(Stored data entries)
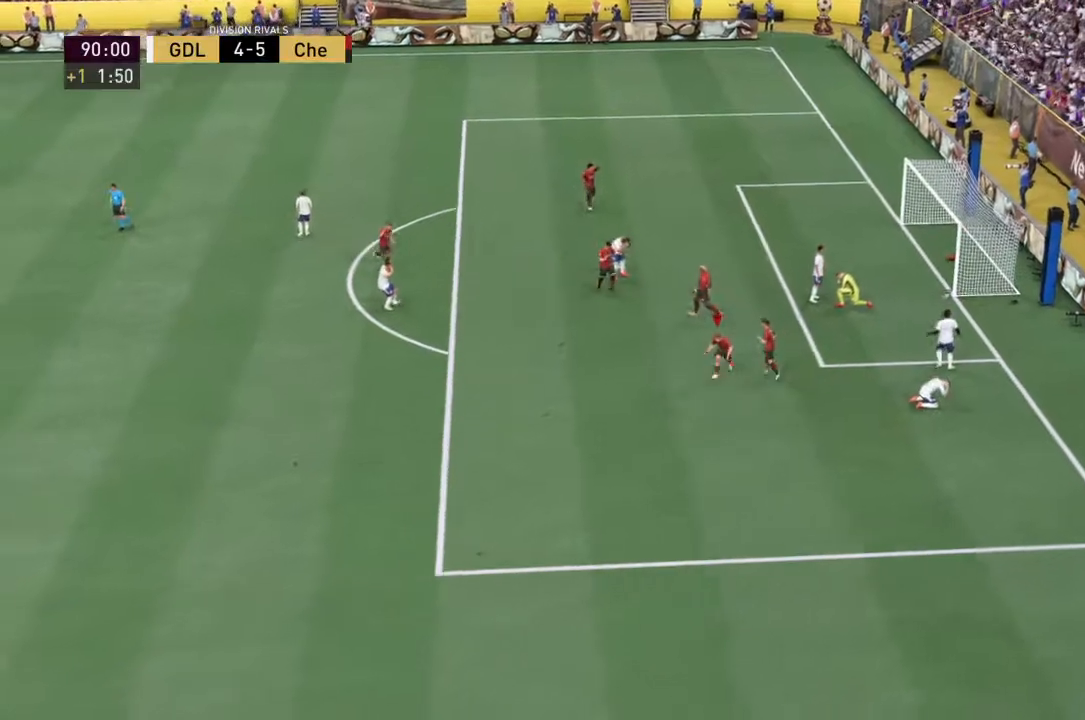
Gameplay with a controller (PlayStation layout); each line is a JSON object with the inputs held at the frame after it. "events" lists button and stick changes between this image and that frame as [ms after this image, input, new state], when the widget could be followed in between. Not read: L3 R3.
{"buttons": ["R2"], "left_stick": "down", "right_stick": "down-left", "events": [[167, "right_stick", "left"], [200, "left_stick", "down"], [500, "right_stick", "down-left"]]}
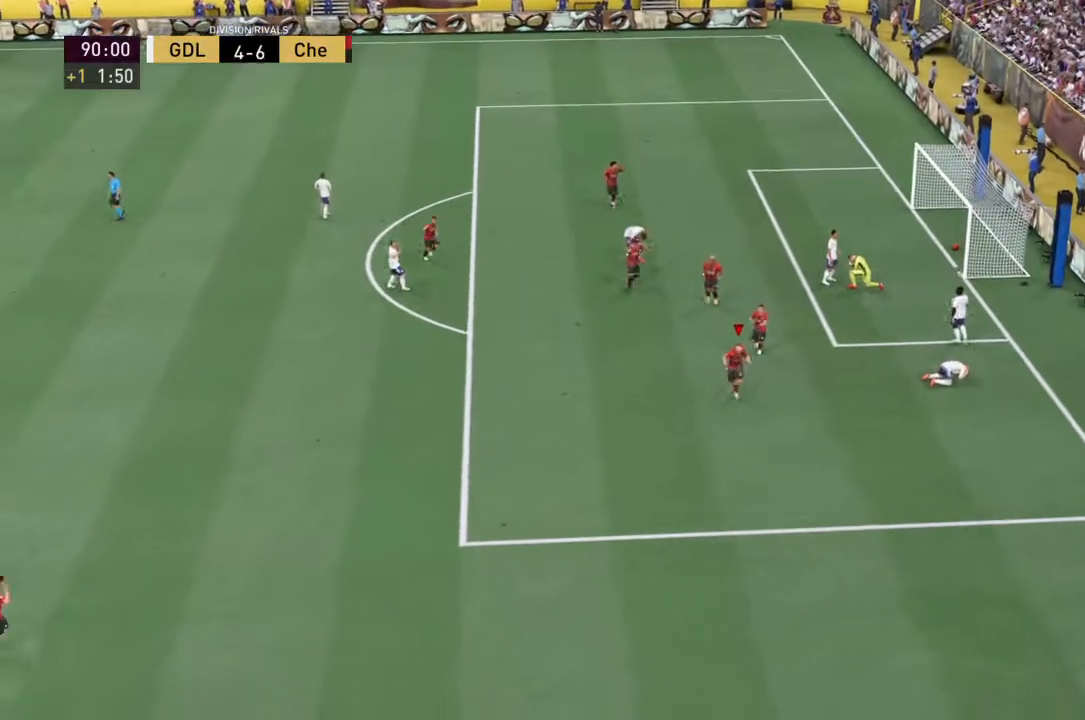
{"buttons": [], "left_stick": "down", "right_stick": "down-left"}
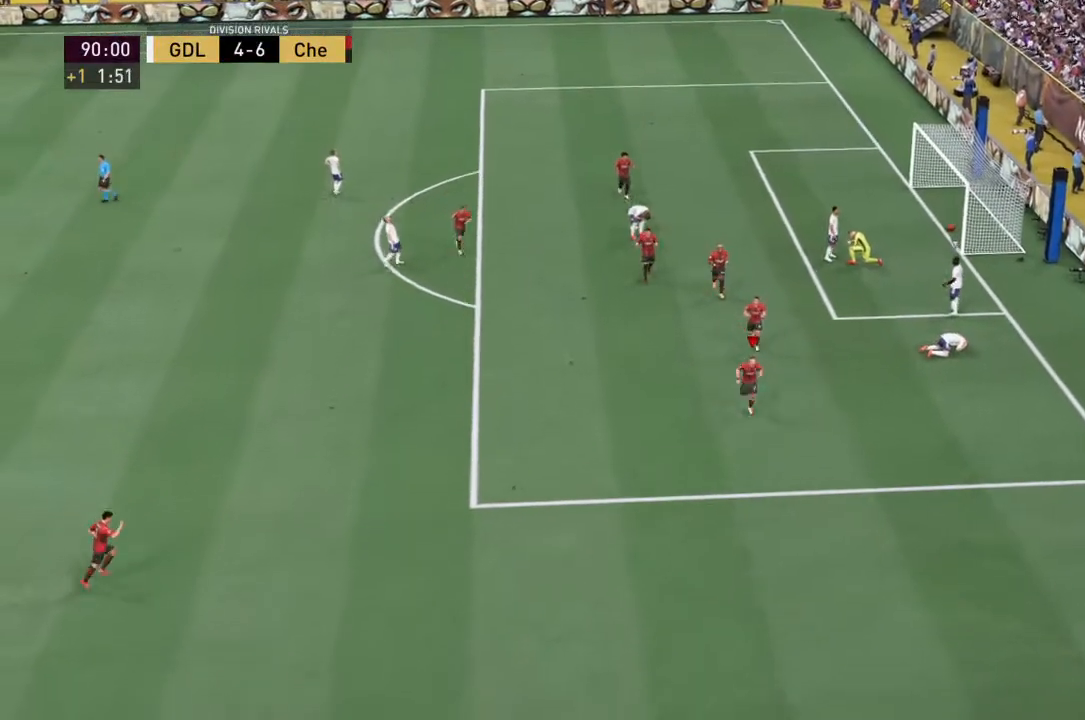
{"buttons": ["R2"], "left_stick": "down", "right_stick": "down-left", "events": [[33, "R2", "down"], [333, "right_stick", "left"], [433, "right_stick", "down-left"]]}
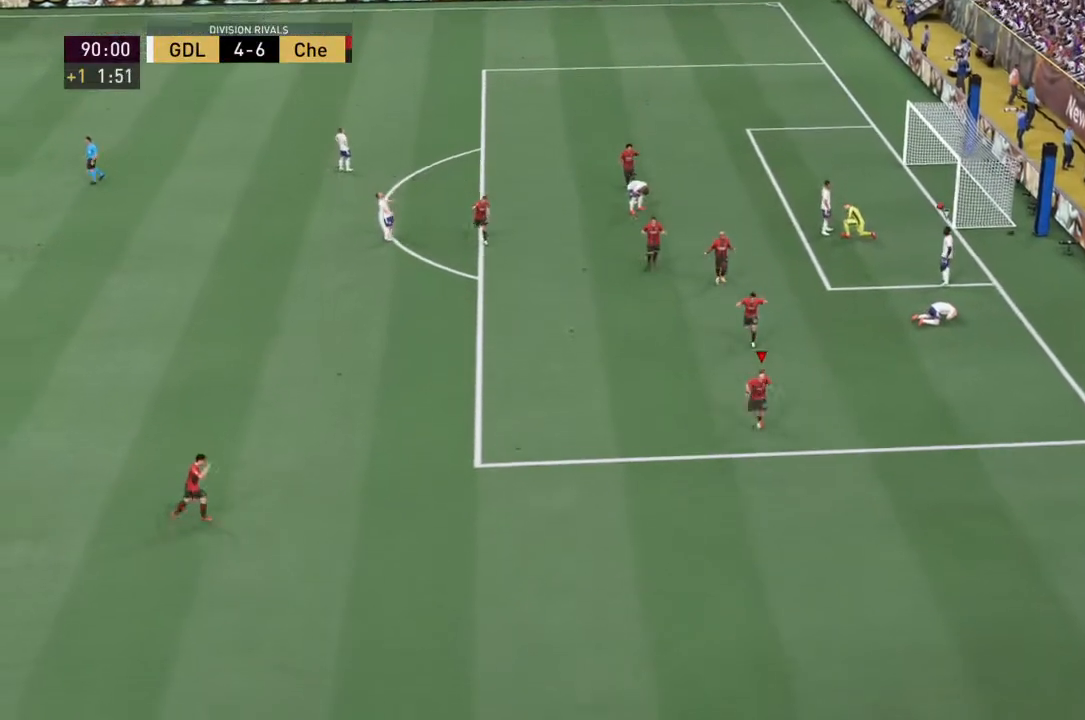
{"buttons": ["R2"], "left_stick": "down", "right_stick": "left", "events": [[234, "right_stick", "left"]]}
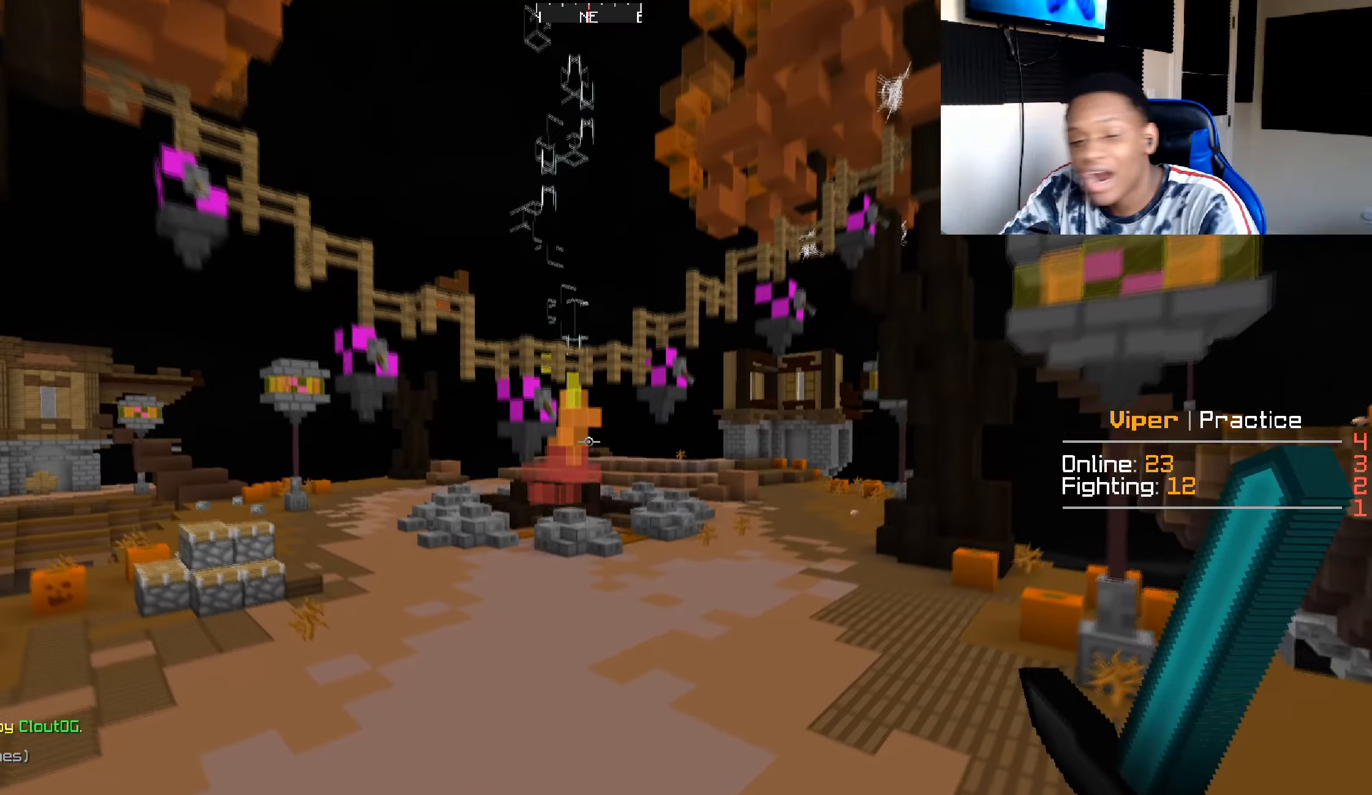
Gameplay with keyboard and mouse; each line is a JSON object with the keys and mouse buttons held at the frame after it. "events" lists presses ("down") and releases ("up") of "a", "d", "s", "w", "mouse_left" and "mouse_right" between this image and that frame as [ms after this image, input, new state], when the widget could be followed in between. "mouse_left", "mouse_right" = the "left", "right" buttons of the "mouse" list. No other keys are recorded. Fast repeated clicks can show as one long hold. Mouse movement is not recorded.
{"keys": ["w"], "mouse": [], "events": []}
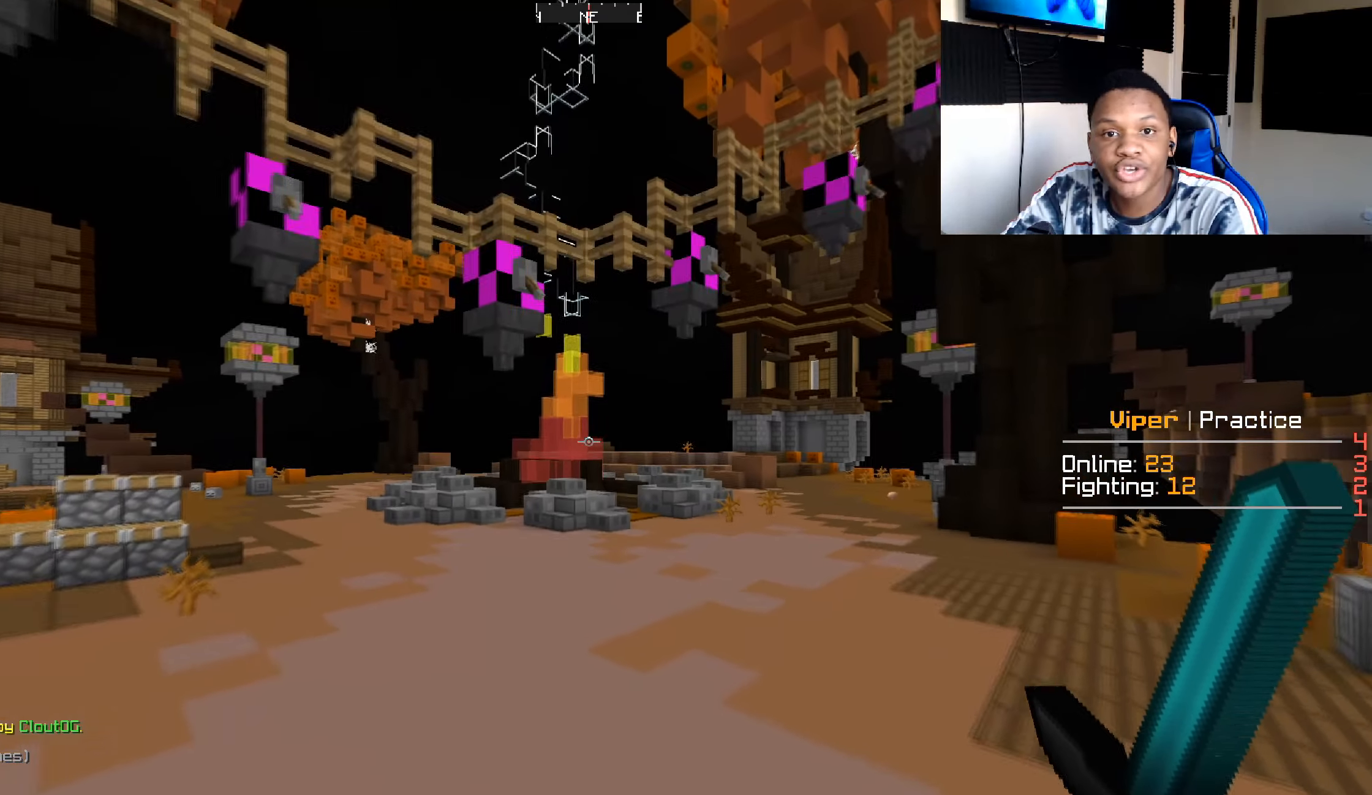
{"keys": ["w"], "mouse": [], "events": []}
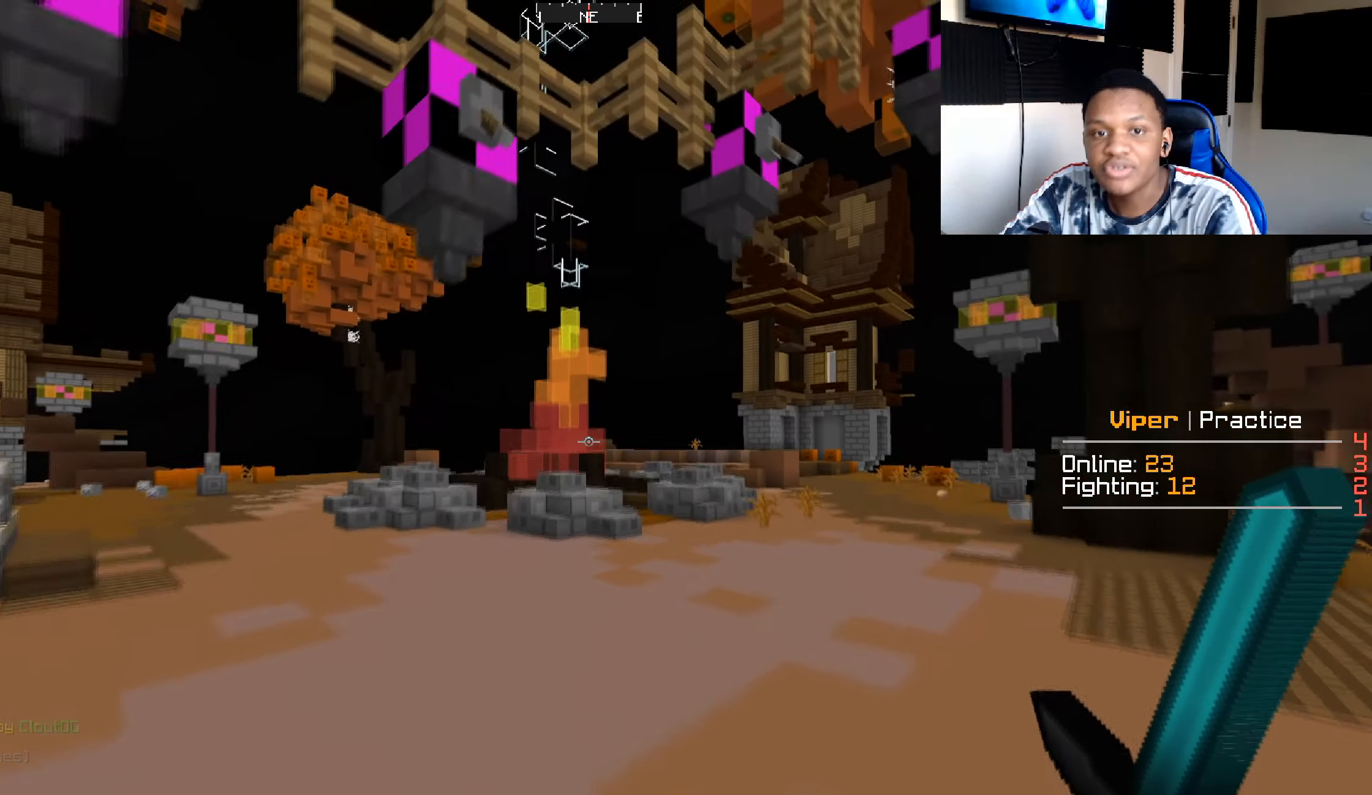
{"keys": ["w"], "mouse": [], "events": []}
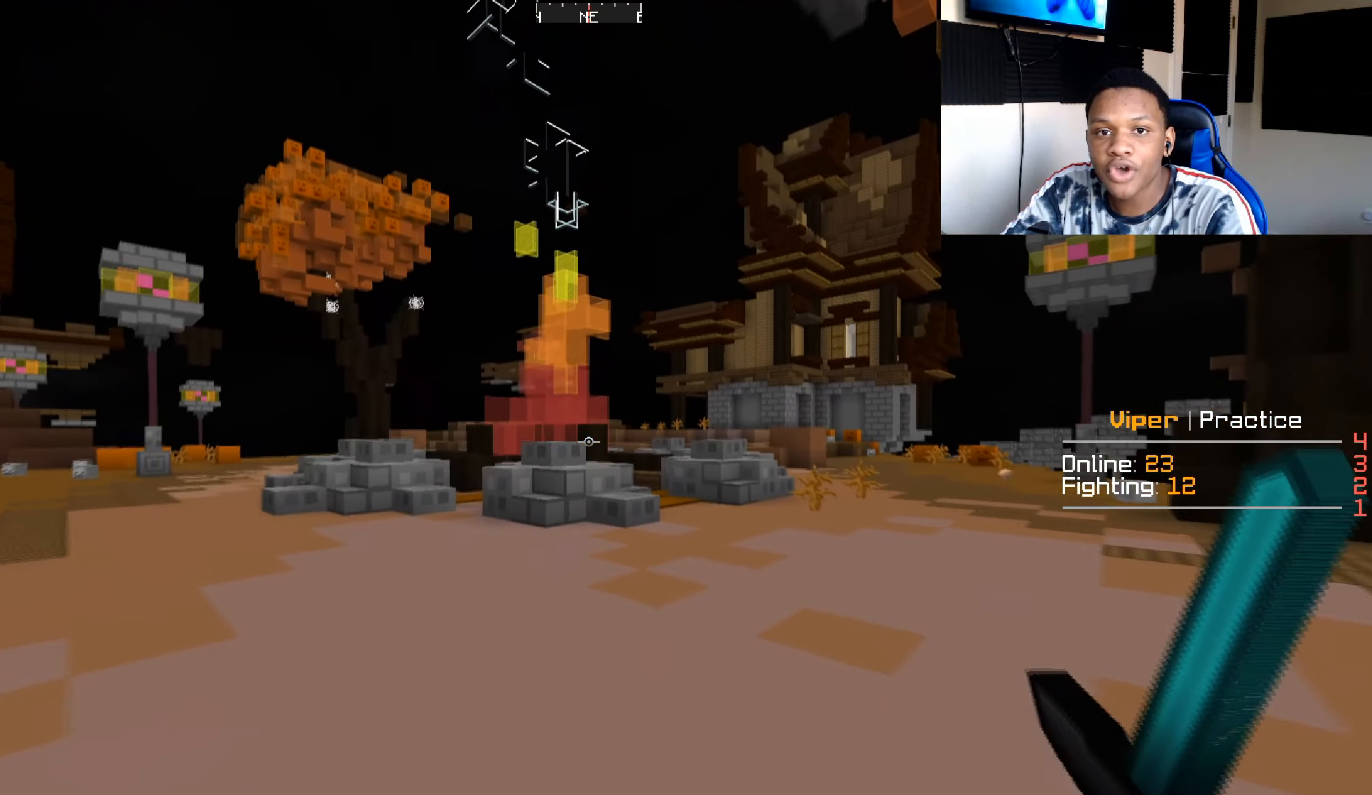
{"keys": ["w"], "mouse": [], "events": []}
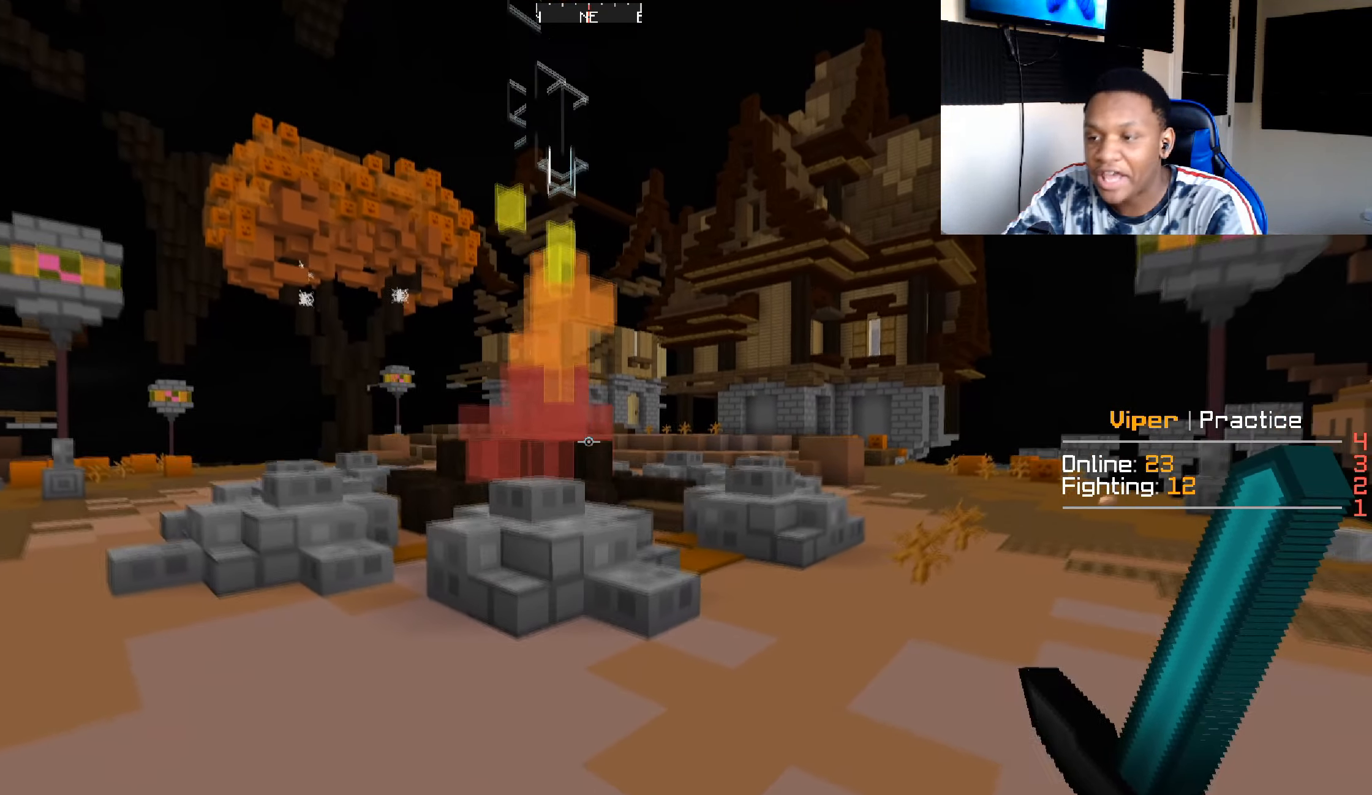
{"keys": ["w"], "mouse": [], "events": []}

**What you are asked to do**
Note each line above that contains "after" and copy it out.

**Result of the exercise**
Gameplay with a controller (PlayStation layout); each line is a JSON object with the inputs held at the frame after it. "events" lists button and stick changes between this image and that frame as [ms after this image, input, new state], when the widget could be followed in between. Not read: L3 R3.
Gameplay with keyboard and mouse; each line is a JSON object with the keys and mouse buttons held at the frame after it. "events" lists presses ("down") and releases ("up") of "a", "d", "s", "w", "mouse_left" and "mouse_right" between this image and that frame as [ms after this image, input, new state], when the widget could be followed in between. "mouse_left", "mouse_right" = the "left", "right" buttons of the "mouse" list. No other keys are recorded. Fast repeated clicks can show as one long hold. Mouse movement is not recorded.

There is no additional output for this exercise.